The Letter, Issue 65, Summer 2017, Pages 73 - 87


IN MEMORY OF WILLIAM J. RICHARDSON, S.J.

NOTES TOWARD A SEMIOTICS OF ADDRESS.


John Muller


I met Bill Richardson in the late summer of 1963. He had just completed his book on Heidegger [1] and was assigned to teach Modern Philosophy in the Jesuit seminary at Shrub Oak, New York, where I was a Jesuit in training, majoring in Philosophy. I was assigned to be his class beadle for the year. As beadle I made copies of readings, brought them to class, gathered assignments, made announcements, all as needed. It meant I also spent time with Bill, in his office or talking late into the night in one of the cottages on the grounds. He got to know my family members and eventually presided over their funerals. In later years a small group of a dozen friends who had all left the Jesuits met annually for a day-long cook-out. Bill was a faithful member of this group and we often joked that he would eventually outlive us all and bury us (as he did for four of us).

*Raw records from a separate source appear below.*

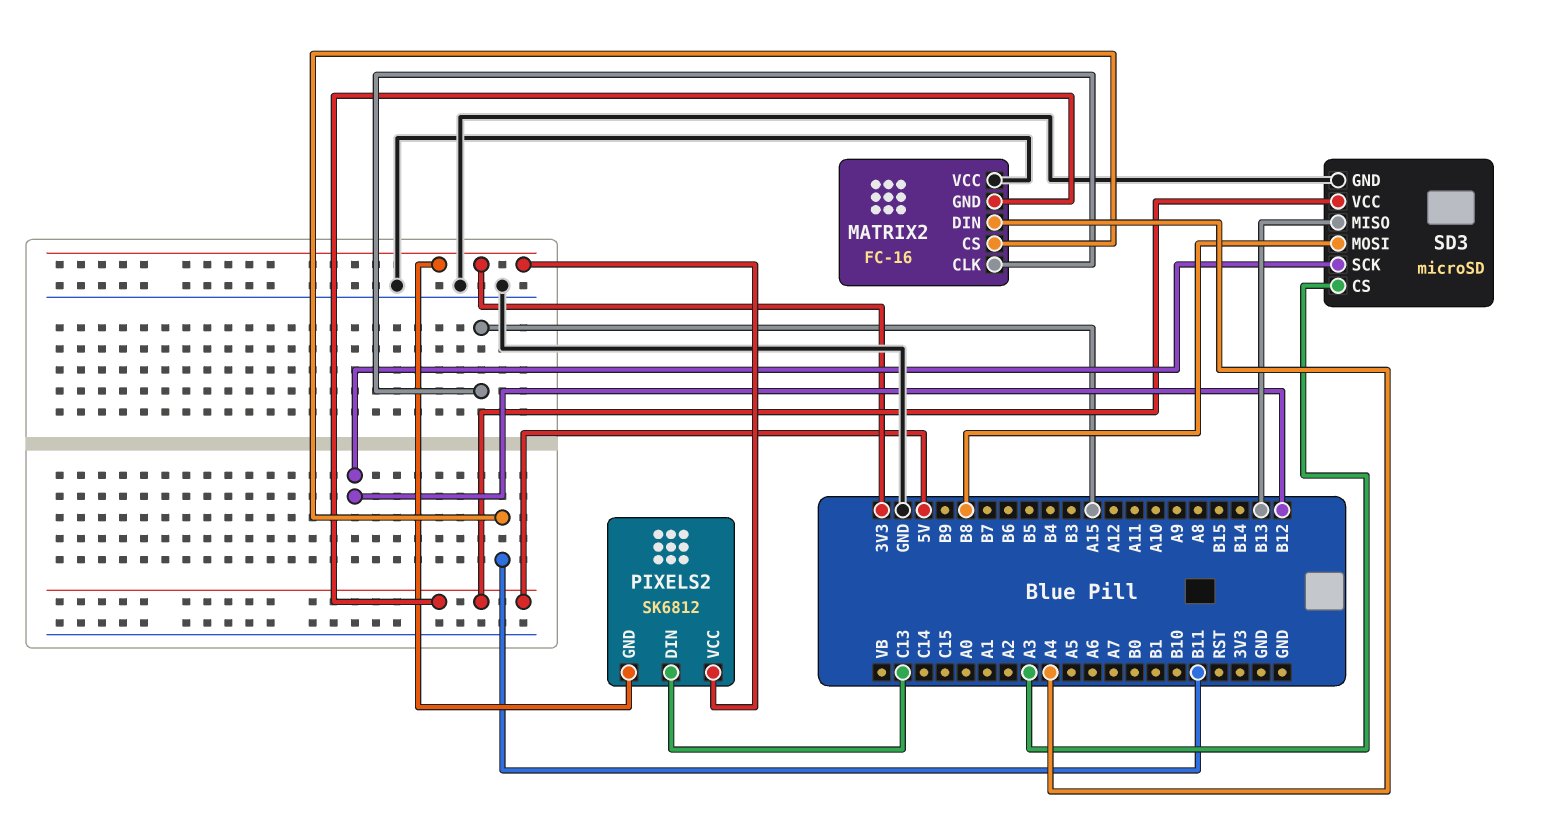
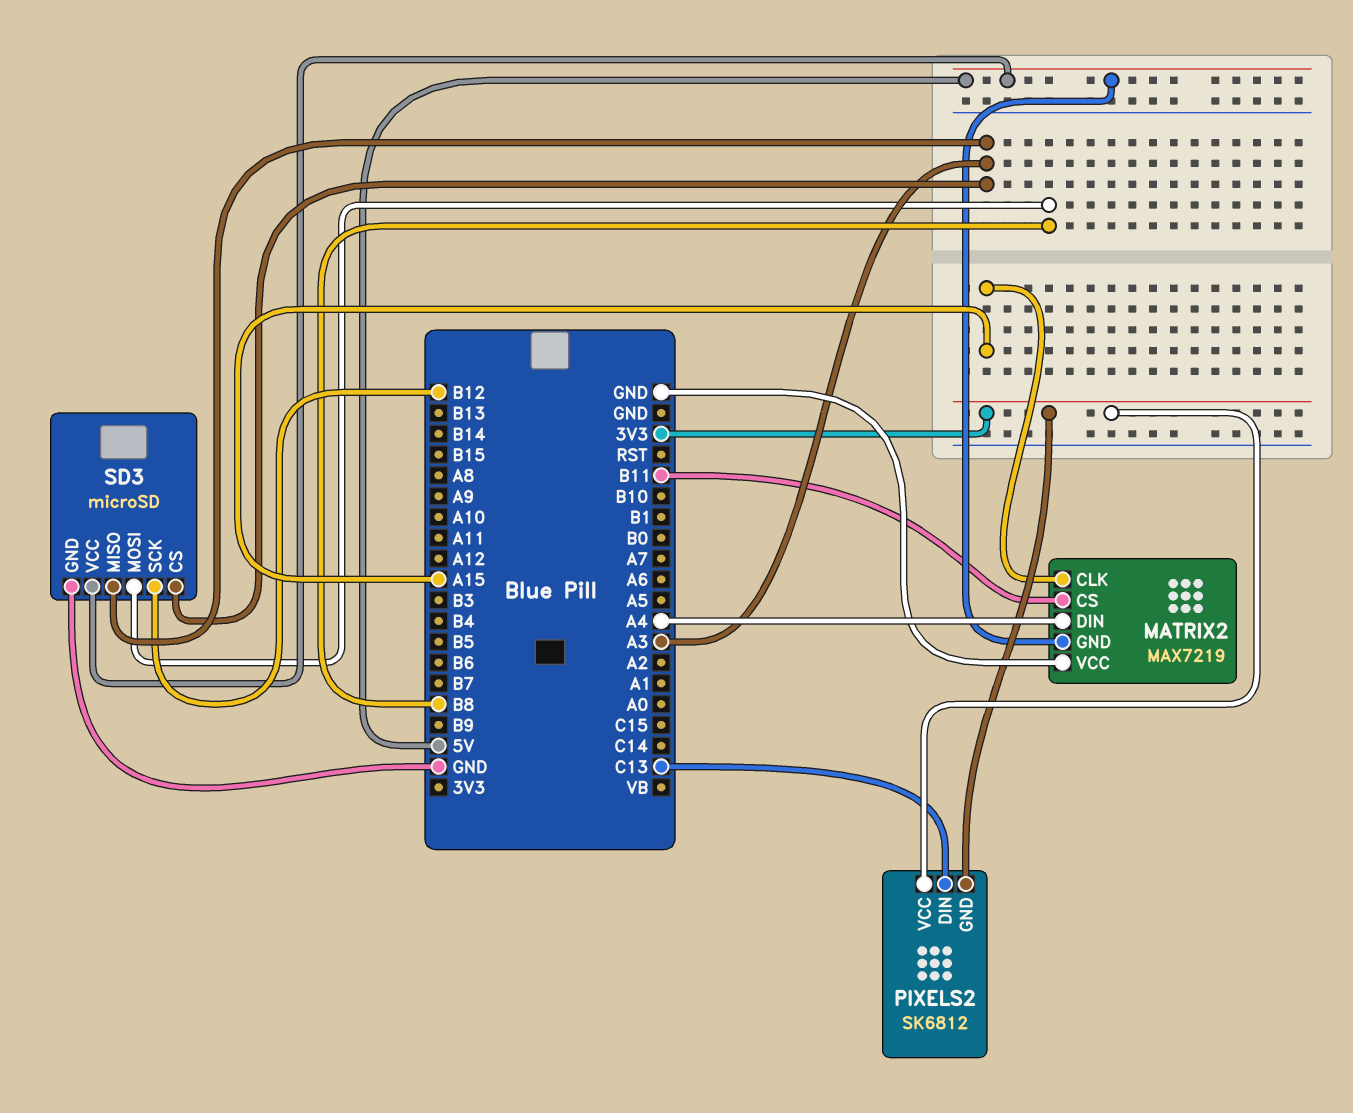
MATRIX2: FC-16 -> MAX7219
SD3 pin MISO: B13 -> A3

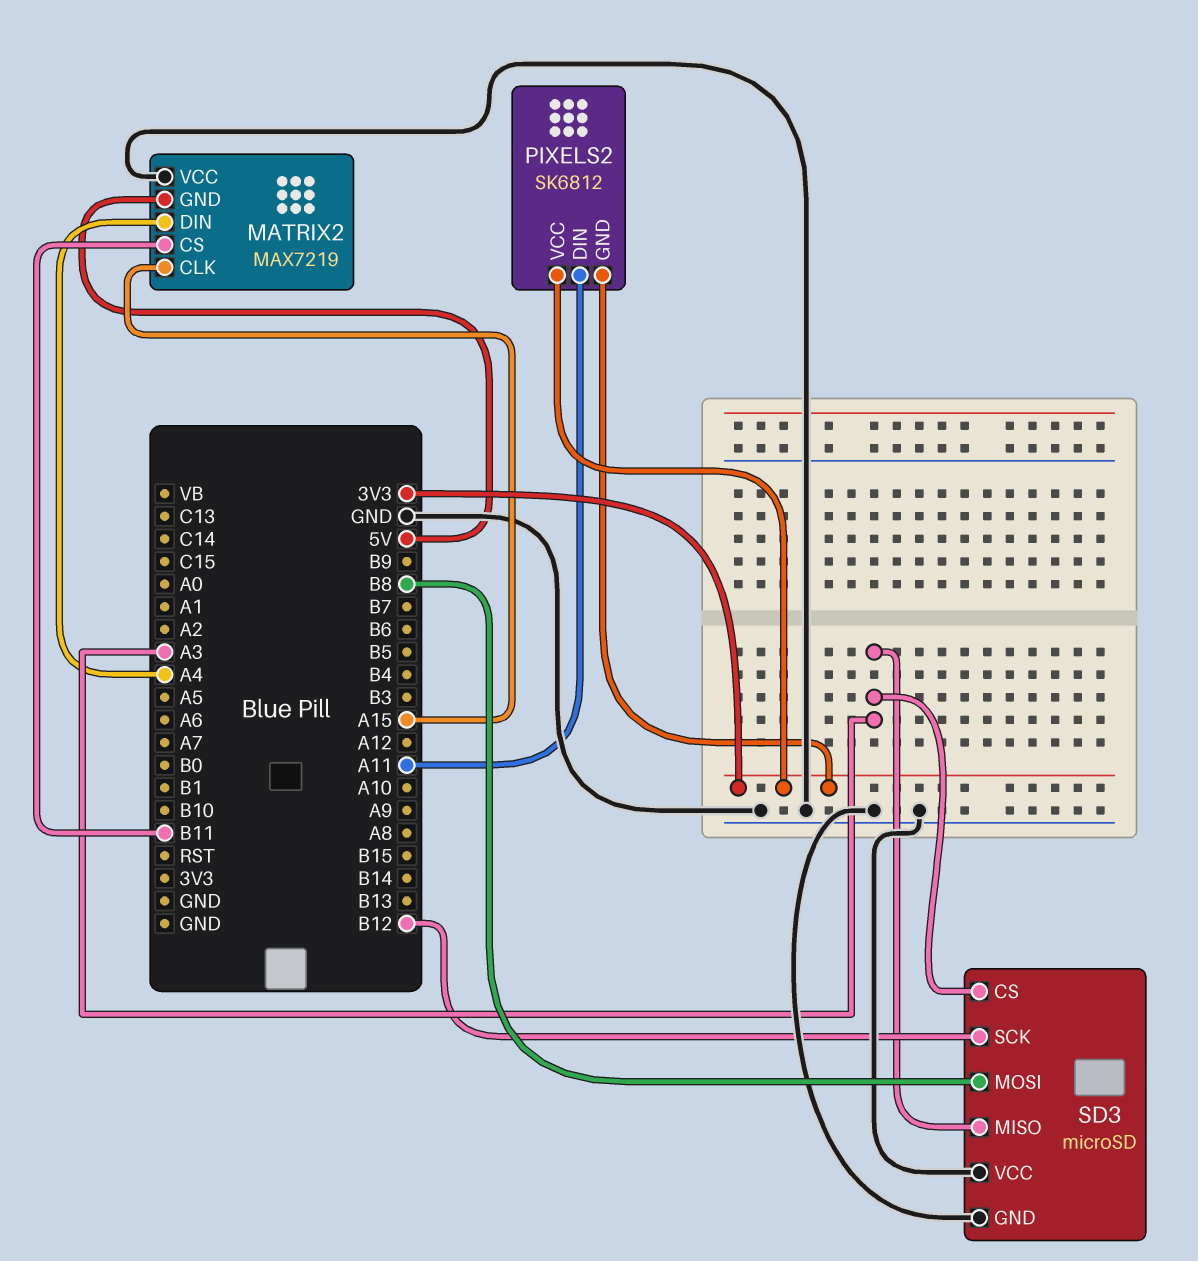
PIXELS2 pin DIN: C13 -> A11
SD3 pin VCC: 5V -> GND

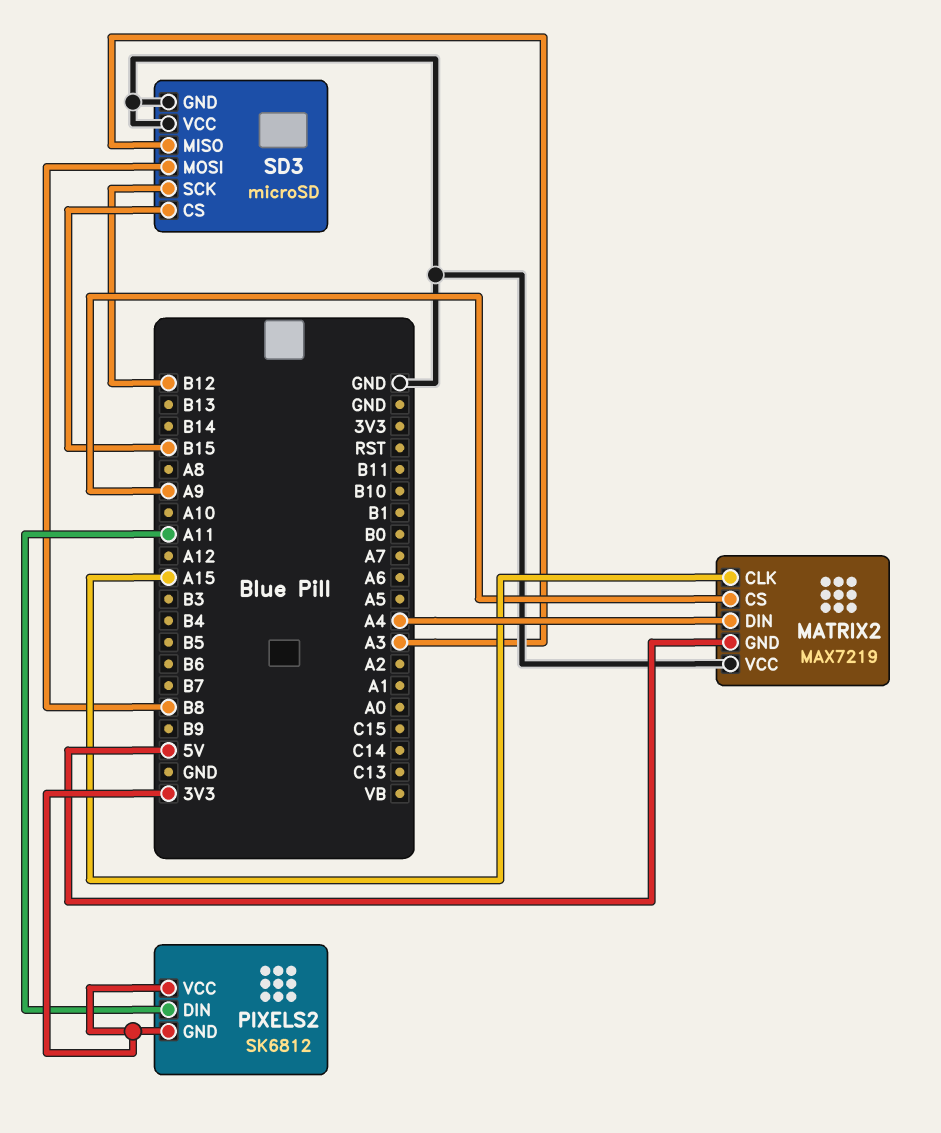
MATRIX2 pin CS: B11 -> A9
SD3 pin CS: A3 -> B15

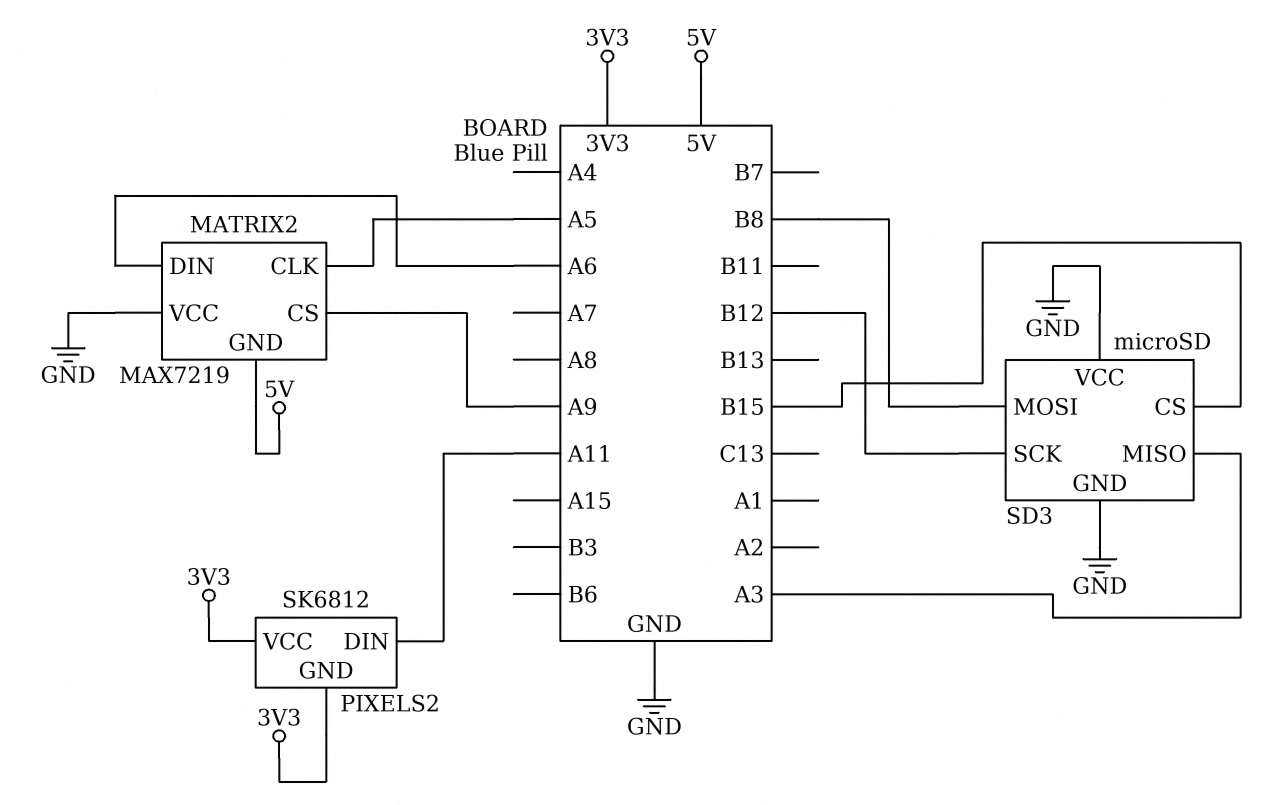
MATRIX2 pin CLK: A15 -> A5
MATRIX2 pin DIN: A4 -> A6

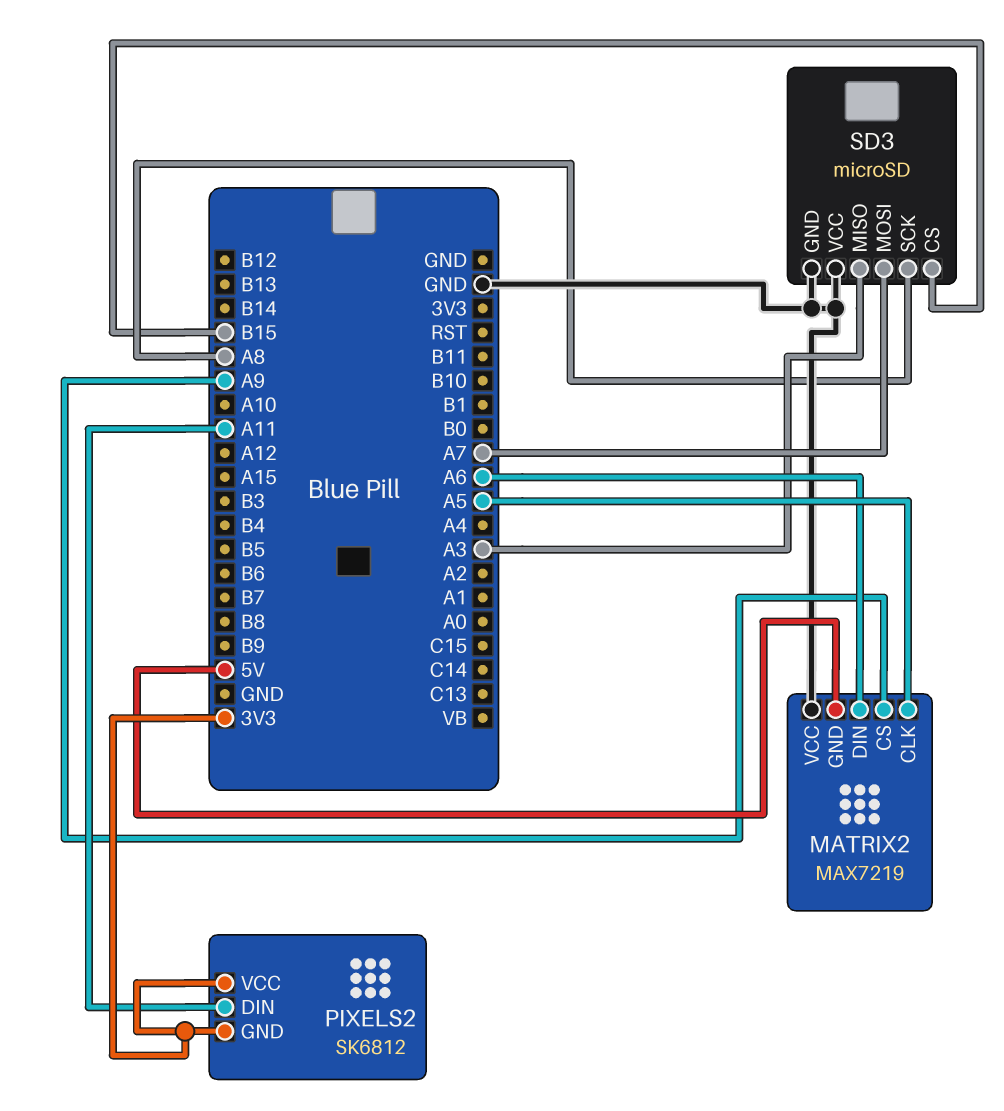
SD3 pin MOSI: B8 -> A7
SD3 pin SCK: B12 -> A8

In time I completed graduate work in Clinical Psychology and Bill, teaching then at Fordham University in New York City, became known to Rollo May and his colleagues engaged in existential psychiatry. Through them he met Otto Will, MD, who had been at Chestnut Lodge (and was analysed by Harry Stack Sullivan and Frieda Fromm-Reichmann). Otto was then the Medical Director at the Austen Riggs Center, a small, private psychiatric hospital located in the western Massachusetts village of Stockbridge. Otto encouraged Bill to pursue psychoanalytic training at the William Alanson White Institute in New York City and afterwards to come to Riggs as Director of Research. It was in this context that Bill invited me to join him at Riggs. He came in 1974 and I arrived a year later. My job was to treat two patients (meeting four-times weekly) and to work half-time with Bill on the texts of Jacques Lacan, whose work Bill had heard of while at Louvain and whose name I had never heard before.